Anonymous wrote:OP I have the same problem. I'm a married mom with two elementary school kids (first and third grade) and I don't really have any mom friends or family friends. When the kids were younger I was in a lot of moms' groups and made some friends there but we aged out. I made a few acquaintaces in preschool. But then when the pandemic came along we lost touch with preschool friends and then changed schools. We've been in our new school for 1.5 years now and have yet to make any mom friends or family friends there. I am the one who is constantly organizing playdates for my kids. Other parents are happy to meet up with us, but never reciprocate.

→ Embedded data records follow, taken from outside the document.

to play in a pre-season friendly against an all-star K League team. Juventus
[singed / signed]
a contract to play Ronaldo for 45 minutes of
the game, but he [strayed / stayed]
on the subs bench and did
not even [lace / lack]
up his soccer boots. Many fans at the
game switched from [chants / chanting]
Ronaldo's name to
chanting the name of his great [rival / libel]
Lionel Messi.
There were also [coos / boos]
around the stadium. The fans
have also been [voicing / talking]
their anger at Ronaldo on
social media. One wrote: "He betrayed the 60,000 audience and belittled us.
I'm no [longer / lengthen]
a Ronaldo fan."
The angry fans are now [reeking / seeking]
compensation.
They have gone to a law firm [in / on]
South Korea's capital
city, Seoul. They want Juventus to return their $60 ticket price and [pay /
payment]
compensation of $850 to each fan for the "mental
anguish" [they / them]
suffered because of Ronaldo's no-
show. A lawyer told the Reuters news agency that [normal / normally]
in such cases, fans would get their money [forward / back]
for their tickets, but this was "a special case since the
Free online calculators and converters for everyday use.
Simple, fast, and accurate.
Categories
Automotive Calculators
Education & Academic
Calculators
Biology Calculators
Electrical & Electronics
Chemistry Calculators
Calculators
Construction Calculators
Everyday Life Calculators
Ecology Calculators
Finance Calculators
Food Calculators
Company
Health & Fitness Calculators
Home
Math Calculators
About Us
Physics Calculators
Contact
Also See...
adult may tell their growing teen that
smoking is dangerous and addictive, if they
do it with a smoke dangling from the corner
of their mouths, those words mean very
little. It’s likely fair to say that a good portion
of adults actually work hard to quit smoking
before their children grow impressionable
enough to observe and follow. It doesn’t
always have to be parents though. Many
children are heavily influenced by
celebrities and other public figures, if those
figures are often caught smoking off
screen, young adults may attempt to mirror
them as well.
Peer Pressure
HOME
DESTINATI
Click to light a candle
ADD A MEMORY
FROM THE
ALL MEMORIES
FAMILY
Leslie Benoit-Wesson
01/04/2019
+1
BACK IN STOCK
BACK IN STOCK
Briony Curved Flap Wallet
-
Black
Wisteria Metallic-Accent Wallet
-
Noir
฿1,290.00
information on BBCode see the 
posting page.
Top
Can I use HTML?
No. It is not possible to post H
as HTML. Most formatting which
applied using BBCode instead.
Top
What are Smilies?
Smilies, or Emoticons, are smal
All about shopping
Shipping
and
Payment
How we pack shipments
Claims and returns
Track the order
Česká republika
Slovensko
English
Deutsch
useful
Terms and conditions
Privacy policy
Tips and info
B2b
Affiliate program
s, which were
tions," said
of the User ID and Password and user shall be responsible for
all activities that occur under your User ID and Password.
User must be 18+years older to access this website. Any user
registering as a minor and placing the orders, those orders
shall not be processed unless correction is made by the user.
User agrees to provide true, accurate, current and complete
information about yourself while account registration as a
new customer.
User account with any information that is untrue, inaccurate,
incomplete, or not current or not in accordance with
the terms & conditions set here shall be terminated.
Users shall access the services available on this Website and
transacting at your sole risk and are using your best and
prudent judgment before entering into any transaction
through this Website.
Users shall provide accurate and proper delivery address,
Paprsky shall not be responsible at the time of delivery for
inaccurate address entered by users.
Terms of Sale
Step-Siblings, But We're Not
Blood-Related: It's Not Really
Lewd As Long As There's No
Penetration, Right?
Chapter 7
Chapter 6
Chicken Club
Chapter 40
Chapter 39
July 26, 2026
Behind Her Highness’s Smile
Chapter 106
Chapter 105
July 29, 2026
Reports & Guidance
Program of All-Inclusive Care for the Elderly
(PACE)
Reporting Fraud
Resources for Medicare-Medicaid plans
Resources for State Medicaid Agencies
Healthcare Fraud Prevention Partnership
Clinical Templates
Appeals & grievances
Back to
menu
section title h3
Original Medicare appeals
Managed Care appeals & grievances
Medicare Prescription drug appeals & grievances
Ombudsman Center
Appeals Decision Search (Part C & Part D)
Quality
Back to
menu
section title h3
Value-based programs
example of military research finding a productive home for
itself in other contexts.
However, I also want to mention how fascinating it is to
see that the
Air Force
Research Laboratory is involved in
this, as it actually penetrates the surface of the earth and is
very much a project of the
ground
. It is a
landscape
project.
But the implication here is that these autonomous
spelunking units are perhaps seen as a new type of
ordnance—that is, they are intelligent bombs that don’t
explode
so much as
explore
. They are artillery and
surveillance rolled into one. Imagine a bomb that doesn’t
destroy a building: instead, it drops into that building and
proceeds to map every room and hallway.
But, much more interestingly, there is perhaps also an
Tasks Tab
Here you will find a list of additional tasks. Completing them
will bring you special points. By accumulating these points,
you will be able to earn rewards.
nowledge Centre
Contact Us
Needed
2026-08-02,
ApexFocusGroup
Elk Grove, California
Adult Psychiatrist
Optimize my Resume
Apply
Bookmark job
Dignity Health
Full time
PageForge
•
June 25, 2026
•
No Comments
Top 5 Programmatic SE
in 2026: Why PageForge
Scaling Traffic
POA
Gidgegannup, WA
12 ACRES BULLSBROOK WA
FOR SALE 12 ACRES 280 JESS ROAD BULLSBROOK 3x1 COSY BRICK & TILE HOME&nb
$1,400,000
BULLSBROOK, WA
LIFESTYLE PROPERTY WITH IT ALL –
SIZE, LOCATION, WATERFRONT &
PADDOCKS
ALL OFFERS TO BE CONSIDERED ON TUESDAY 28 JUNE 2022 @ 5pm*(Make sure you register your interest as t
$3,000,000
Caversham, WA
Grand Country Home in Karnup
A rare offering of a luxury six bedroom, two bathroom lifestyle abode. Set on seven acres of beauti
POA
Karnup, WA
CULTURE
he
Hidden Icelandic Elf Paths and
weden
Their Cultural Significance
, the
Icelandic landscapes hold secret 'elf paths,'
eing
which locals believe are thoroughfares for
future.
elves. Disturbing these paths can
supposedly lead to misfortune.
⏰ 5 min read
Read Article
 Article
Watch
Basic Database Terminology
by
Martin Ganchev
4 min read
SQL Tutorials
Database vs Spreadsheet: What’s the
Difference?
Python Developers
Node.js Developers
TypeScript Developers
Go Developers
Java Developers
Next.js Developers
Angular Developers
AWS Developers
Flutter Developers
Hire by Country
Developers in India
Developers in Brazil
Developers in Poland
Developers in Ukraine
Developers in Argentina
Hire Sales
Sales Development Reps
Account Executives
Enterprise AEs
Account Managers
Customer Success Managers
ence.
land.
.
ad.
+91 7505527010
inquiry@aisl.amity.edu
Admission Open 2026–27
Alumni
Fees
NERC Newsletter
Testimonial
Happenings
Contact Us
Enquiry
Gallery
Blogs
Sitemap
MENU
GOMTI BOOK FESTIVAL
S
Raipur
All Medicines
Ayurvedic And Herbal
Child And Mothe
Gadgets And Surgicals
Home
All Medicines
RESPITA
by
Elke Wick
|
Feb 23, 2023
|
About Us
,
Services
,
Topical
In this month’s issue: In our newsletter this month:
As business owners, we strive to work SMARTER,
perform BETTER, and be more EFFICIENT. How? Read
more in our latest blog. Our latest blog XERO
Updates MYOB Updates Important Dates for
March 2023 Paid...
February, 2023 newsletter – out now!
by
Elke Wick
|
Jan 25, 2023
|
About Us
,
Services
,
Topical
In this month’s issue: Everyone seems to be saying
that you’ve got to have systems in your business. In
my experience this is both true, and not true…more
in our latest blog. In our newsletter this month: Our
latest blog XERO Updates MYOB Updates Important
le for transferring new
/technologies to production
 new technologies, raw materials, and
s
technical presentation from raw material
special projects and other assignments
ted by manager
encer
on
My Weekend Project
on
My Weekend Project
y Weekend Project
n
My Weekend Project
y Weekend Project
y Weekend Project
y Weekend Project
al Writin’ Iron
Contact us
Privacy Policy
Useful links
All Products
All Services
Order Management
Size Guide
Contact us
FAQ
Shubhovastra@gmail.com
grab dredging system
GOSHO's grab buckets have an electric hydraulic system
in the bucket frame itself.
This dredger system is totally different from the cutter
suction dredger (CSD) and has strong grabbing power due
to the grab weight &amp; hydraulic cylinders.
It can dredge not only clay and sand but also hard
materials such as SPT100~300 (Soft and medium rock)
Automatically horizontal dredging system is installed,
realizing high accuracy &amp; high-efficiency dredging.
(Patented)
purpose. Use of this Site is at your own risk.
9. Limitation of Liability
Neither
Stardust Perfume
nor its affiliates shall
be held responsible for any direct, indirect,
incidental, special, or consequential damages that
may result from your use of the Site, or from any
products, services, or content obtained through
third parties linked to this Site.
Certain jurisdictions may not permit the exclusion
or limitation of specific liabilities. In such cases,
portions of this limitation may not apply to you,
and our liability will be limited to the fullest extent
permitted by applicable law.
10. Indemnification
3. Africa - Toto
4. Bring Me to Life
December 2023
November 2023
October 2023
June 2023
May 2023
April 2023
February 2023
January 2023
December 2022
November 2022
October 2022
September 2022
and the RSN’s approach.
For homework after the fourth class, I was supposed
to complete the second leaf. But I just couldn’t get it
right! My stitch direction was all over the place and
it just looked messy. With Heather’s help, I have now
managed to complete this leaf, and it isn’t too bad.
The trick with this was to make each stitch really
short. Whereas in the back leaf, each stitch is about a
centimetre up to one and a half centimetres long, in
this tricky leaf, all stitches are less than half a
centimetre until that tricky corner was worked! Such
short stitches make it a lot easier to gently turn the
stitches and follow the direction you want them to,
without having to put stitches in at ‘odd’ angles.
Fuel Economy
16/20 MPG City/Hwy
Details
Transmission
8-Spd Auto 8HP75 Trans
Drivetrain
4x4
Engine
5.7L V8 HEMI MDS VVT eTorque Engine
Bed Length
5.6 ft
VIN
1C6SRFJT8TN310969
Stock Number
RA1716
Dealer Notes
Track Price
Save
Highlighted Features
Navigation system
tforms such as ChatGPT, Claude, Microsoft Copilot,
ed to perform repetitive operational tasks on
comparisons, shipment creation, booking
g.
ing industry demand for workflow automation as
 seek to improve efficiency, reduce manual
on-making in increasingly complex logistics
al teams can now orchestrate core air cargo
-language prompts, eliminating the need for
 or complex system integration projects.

Except for a handful of birthday parties we have not been invited to anything, not even a playdate or park meetup, in the 1.5 years we've been at this new school.
Our social calendar is always empty. No one ever thinks of us to invite us. It makes me feel completely invisible. I mean we do things the four of us on weekends and the kids have sports, but no one ever invites us to anything. This past summer, I organized a playdate for my kids about twice a month (they were in summer camp the rest of the time). No one invited us to anything all summer--no BBQs, no playdates, no meetups.
We have nothing on the calendar for the holidays either. We're going to do a small Thanksgiving at home just the four of us and the same for Christmas. We have no local family and family is not interested in spending holidays together. Even our extended families ignore us. I feel very lonely all the time. I'm constantly wondering why no one ever thinks of us. I work full-time but I still have plenty of time to organize playdates and put in the effort for friendships, because I make that a priority, but it feels like none of the other moms are interested in getting to know me. DH can't seem to make friends either and has complained that people in his office make plans with each other in front of him (a few weeks ago one co-worker invited another co-worker to a BBQ right in front of him and didn't invite him).
The only thing that has really worked for me is joining newcomers' meetup groups and going to events to meet people, even though we're not new to the area. I feel like everyone I try to make friends with (like other moms at our kids' school) already has enough friends and is not looking for more and isn't interested in getting to know me. Ladies who recently moved here are looking to make new friends, so I've had a lot more luck meeting people who actually want to meet up by joining newcomers groups and going to the events.